_WHAT YOU WILL DO_.
State how many lines in the entries below hold the string "plant", and give nothing besides that number.

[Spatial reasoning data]
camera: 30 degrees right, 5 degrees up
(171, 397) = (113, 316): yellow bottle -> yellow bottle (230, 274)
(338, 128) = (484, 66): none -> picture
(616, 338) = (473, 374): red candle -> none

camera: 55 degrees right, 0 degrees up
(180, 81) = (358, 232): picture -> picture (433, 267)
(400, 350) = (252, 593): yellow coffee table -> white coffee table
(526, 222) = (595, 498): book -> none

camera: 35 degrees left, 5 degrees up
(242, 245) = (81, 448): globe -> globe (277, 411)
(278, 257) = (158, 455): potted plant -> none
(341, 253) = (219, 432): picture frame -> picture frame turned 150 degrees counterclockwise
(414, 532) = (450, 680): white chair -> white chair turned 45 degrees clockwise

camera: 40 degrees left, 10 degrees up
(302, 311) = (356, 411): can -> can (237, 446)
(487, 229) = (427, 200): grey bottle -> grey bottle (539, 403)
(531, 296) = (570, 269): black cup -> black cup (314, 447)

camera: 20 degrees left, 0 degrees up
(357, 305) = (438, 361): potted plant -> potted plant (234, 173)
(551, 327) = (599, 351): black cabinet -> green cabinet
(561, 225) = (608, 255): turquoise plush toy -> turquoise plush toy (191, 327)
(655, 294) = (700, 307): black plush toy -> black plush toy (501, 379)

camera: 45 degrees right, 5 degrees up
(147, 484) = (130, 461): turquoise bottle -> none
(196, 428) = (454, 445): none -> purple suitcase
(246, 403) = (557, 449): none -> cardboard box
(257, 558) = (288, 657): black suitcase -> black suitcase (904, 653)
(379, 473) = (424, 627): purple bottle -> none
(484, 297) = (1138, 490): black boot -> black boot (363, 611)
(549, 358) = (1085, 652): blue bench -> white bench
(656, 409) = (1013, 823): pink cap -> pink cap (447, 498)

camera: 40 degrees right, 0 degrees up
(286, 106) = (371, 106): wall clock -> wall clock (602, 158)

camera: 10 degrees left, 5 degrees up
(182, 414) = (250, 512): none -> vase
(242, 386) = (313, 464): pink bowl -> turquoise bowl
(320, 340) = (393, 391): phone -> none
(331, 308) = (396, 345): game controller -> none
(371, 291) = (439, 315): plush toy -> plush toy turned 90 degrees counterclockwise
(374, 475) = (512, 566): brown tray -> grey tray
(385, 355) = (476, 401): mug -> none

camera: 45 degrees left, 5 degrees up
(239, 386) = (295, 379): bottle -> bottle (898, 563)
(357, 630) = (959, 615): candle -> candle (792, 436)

_ANSWER AREA_.
2